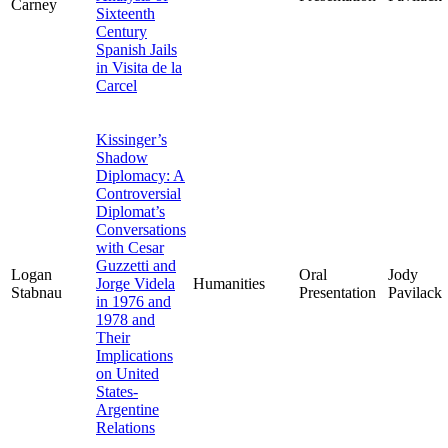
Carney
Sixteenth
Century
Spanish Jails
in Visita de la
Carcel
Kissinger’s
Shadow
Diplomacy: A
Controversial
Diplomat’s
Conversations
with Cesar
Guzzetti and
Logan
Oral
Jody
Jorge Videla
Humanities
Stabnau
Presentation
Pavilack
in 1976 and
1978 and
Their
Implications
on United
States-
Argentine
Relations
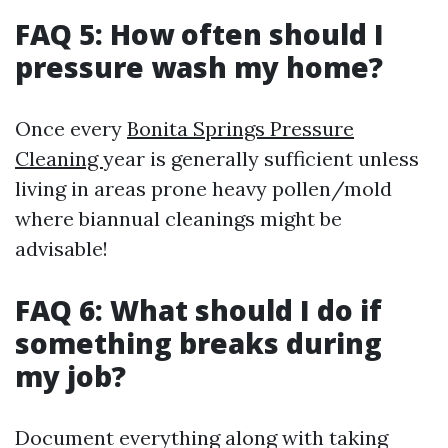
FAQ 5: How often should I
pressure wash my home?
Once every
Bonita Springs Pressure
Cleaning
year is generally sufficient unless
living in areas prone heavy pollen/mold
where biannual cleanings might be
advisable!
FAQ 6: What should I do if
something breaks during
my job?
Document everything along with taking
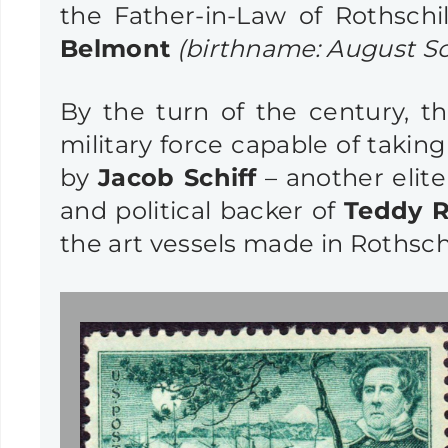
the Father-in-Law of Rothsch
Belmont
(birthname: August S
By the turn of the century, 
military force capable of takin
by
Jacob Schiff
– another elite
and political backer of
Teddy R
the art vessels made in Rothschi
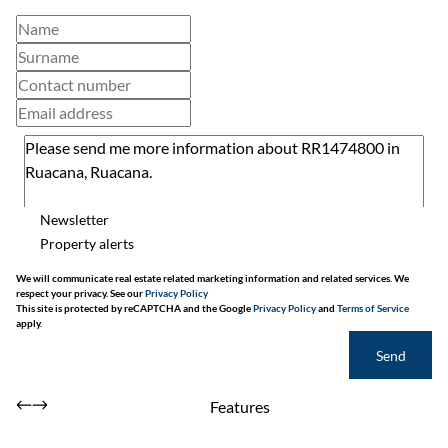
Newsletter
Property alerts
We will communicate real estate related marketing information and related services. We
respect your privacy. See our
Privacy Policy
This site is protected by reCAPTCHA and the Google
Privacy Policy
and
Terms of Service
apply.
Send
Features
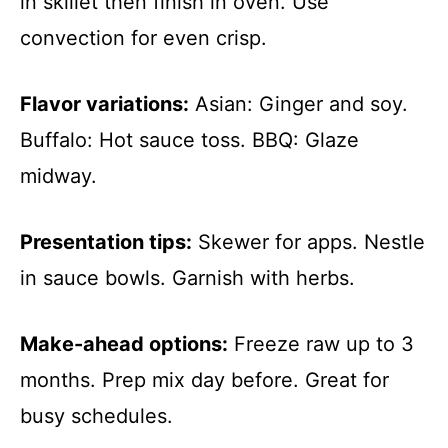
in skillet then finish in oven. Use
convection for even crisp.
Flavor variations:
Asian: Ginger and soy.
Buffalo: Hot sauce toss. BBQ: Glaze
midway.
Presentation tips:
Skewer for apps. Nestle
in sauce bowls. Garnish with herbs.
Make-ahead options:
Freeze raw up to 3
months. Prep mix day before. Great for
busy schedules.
::::
→ What this task involves
Pull out every line of the material above that contains the word "with". Uppercase and lowercase must match.

→ Your solution
with Cesar
Document everything along with taking
in sauce bowls. Garnish with herbs.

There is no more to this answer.